=== Section Start ===

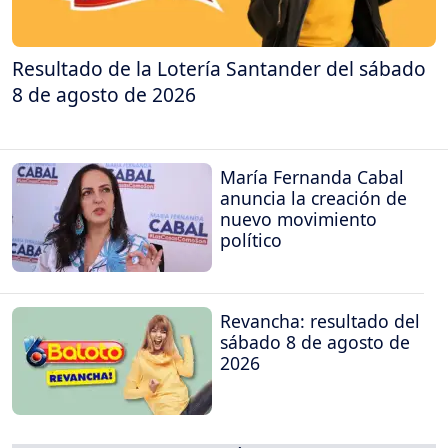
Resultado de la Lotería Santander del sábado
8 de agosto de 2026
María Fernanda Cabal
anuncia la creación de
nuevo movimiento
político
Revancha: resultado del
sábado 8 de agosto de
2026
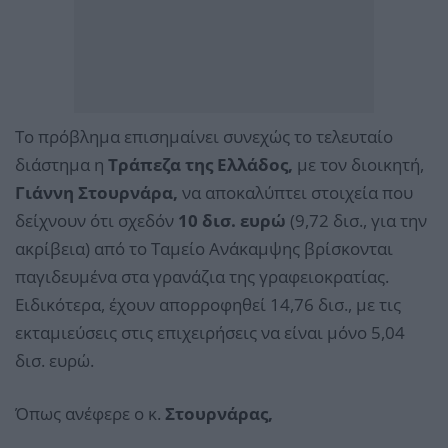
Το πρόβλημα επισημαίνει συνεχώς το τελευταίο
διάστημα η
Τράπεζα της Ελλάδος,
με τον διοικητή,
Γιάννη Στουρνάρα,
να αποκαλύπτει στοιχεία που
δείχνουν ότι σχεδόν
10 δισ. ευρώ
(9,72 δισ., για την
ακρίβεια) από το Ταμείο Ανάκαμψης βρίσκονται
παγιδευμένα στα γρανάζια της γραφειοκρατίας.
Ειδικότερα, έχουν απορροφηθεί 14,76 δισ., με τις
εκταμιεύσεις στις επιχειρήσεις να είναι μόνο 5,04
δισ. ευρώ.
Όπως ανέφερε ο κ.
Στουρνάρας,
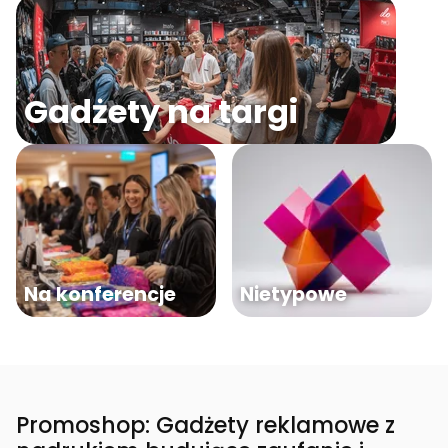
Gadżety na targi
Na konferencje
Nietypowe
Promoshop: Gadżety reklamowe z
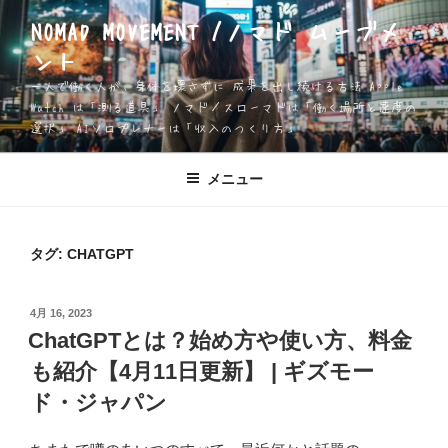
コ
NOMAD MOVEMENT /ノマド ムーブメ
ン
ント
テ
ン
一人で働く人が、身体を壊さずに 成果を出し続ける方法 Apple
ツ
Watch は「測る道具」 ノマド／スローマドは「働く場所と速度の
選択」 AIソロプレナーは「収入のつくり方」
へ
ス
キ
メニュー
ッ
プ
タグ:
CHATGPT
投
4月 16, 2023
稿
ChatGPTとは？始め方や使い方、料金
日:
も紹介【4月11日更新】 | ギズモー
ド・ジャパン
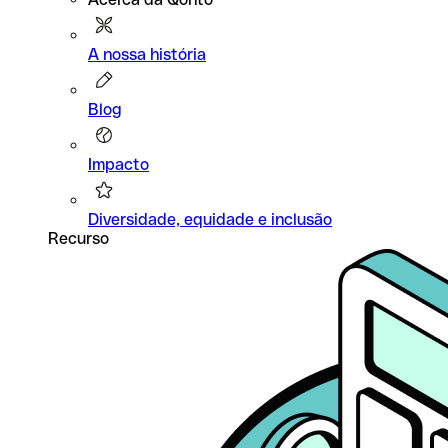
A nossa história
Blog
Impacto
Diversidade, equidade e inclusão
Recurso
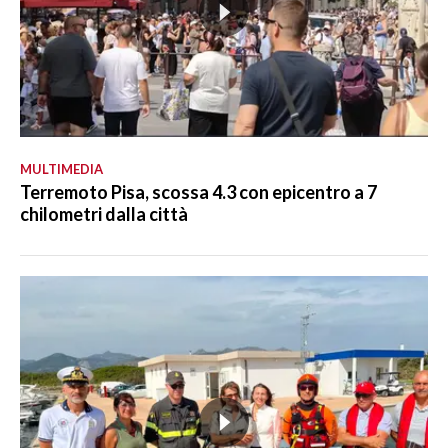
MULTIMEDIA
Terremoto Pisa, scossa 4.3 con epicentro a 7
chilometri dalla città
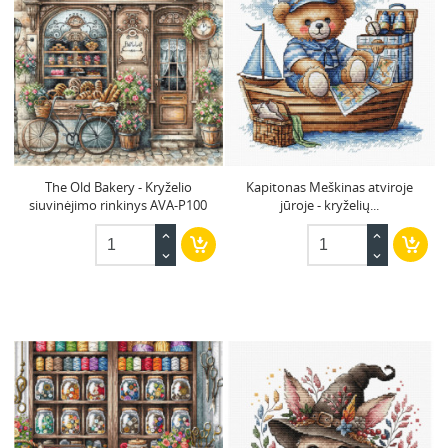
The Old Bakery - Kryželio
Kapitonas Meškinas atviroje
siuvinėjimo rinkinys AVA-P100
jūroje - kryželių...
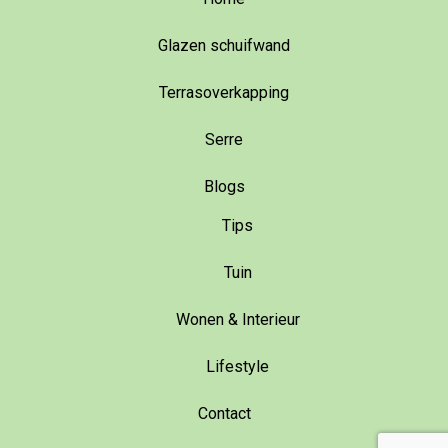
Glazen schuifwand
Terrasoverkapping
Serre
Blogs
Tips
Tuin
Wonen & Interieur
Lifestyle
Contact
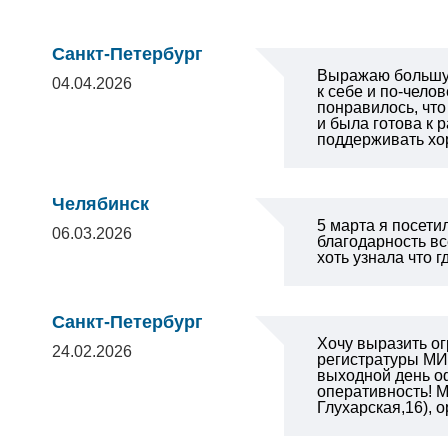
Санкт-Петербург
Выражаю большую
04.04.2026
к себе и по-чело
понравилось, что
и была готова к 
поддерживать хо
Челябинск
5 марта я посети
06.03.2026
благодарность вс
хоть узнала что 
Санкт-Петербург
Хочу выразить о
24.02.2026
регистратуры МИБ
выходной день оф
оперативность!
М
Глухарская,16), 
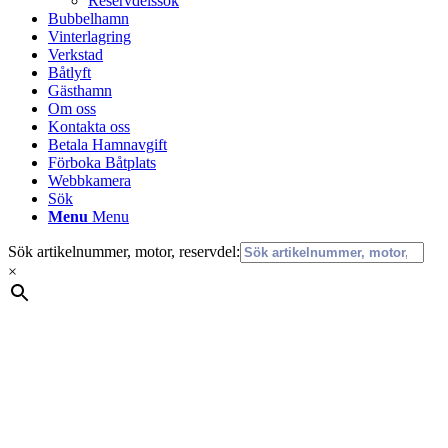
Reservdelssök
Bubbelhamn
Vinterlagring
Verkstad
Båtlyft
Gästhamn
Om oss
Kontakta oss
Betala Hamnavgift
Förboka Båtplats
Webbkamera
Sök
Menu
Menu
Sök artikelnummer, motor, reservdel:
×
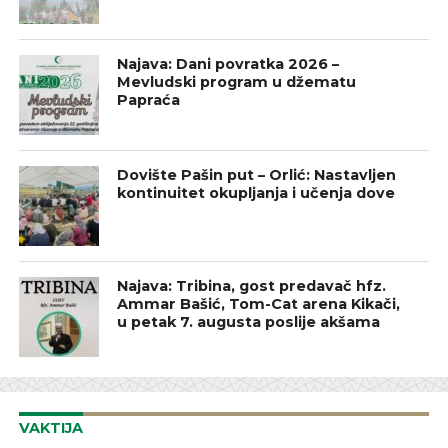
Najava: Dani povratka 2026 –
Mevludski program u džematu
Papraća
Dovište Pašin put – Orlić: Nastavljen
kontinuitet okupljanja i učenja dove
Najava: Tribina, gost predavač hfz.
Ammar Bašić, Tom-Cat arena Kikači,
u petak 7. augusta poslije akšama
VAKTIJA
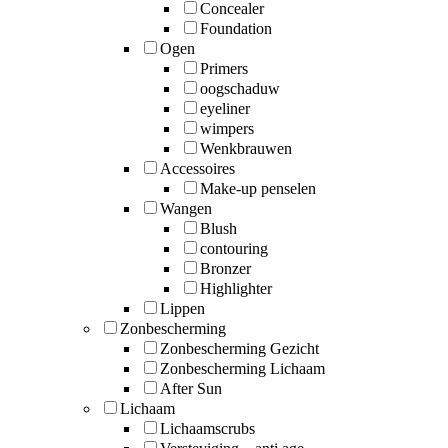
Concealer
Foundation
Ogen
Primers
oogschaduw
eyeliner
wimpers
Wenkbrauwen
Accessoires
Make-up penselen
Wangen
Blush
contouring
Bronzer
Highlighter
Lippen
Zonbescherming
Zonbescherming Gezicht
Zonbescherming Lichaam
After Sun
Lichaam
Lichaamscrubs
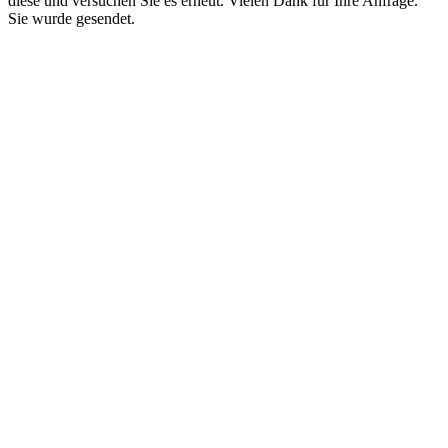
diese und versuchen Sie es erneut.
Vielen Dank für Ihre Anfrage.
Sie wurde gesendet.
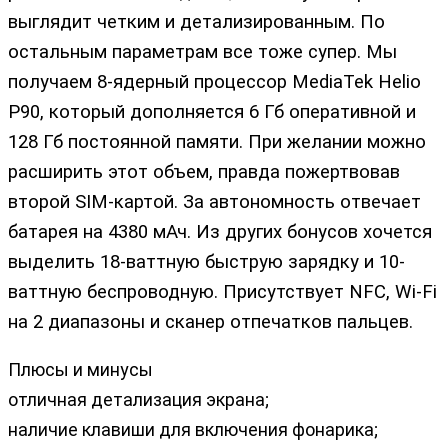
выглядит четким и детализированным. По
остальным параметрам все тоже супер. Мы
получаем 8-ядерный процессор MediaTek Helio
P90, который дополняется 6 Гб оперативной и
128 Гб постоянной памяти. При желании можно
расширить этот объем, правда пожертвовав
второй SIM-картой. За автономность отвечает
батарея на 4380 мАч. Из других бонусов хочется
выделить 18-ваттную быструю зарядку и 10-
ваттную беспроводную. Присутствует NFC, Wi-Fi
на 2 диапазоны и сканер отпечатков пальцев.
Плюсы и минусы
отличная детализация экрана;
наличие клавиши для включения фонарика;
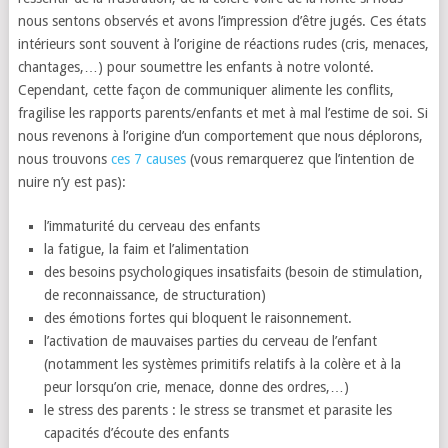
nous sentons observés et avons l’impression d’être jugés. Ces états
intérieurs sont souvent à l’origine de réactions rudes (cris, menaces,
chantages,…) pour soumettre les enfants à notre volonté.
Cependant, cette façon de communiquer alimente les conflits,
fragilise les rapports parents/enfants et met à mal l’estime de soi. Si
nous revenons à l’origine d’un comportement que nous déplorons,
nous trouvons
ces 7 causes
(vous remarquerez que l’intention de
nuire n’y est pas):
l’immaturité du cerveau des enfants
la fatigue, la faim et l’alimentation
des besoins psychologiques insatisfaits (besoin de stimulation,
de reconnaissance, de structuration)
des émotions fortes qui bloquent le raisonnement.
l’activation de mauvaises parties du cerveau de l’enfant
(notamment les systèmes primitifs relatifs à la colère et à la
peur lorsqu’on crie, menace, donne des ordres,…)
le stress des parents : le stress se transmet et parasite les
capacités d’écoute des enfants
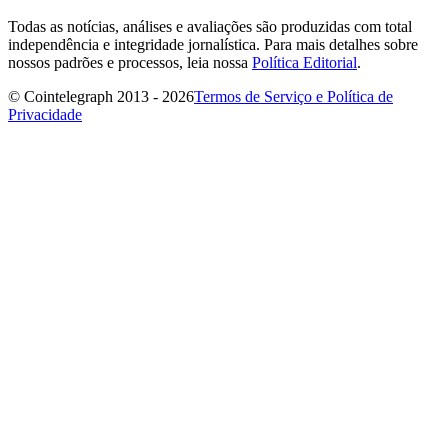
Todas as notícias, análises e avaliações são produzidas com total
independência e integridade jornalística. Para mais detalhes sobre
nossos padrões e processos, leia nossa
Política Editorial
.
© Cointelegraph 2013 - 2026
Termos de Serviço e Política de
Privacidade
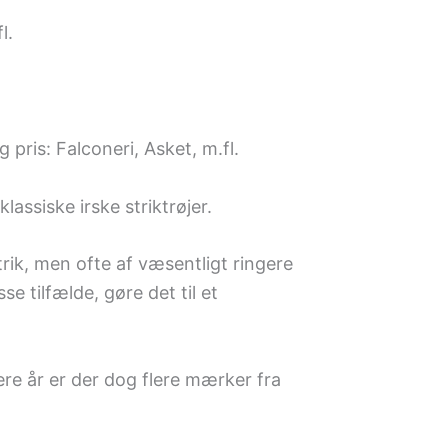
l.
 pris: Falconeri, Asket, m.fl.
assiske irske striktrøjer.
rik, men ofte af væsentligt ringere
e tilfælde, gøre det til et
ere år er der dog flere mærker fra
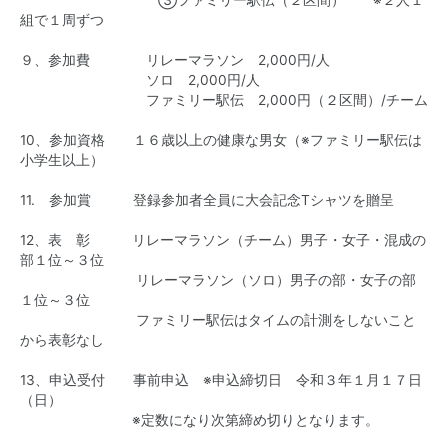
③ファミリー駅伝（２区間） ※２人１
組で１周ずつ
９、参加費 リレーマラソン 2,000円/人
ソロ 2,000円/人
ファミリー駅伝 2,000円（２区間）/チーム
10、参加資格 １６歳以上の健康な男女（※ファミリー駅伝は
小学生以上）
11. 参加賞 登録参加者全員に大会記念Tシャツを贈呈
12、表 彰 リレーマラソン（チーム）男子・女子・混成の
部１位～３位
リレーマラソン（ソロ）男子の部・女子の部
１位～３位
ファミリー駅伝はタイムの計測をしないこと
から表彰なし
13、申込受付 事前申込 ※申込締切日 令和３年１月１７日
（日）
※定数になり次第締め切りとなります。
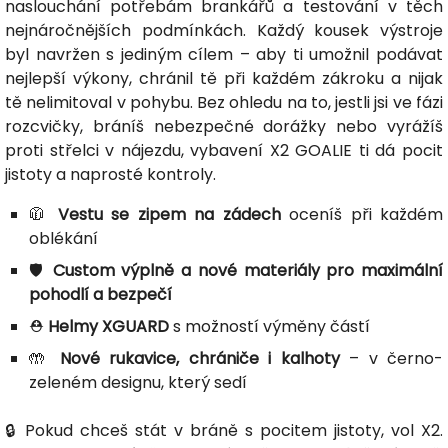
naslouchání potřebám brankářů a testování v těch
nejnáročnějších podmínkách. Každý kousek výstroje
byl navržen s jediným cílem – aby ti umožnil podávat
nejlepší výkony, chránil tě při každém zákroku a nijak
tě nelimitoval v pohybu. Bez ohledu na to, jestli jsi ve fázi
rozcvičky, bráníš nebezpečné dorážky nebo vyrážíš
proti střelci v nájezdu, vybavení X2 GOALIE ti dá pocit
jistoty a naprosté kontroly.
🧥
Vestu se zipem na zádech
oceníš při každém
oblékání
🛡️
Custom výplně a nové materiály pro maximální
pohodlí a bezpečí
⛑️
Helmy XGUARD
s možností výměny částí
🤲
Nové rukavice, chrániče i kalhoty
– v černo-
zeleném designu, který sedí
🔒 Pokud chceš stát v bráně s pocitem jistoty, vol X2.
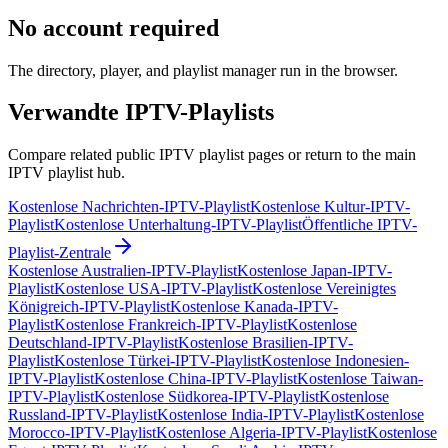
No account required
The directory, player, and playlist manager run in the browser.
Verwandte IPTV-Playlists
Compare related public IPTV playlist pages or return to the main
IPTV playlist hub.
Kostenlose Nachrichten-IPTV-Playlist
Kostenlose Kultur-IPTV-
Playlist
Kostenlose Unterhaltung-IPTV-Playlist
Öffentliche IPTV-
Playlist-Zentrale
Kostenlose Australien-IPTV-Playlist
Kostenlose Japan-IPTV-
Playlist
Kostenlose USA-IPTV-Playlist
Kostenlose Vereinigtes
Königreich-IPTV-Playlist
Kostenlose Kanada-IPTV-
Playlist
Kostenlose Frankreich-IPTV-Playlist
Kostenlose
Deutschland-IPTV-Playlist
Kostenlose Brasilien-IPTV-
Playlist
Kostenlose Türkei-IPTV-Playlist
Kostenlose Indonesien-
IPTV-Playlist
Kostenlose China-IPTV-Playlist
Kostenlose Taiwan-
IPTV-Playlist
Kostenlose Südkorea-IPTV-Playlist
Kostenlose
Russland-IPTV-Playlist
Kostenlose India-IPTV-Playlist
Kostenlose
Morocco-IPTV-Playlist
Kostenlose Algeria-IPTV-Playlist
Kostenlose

=== Section End ===

_Problem:_ The word "jistoty" appears in how many lines of the records? Give the number only.

_Finished exercise:_ 2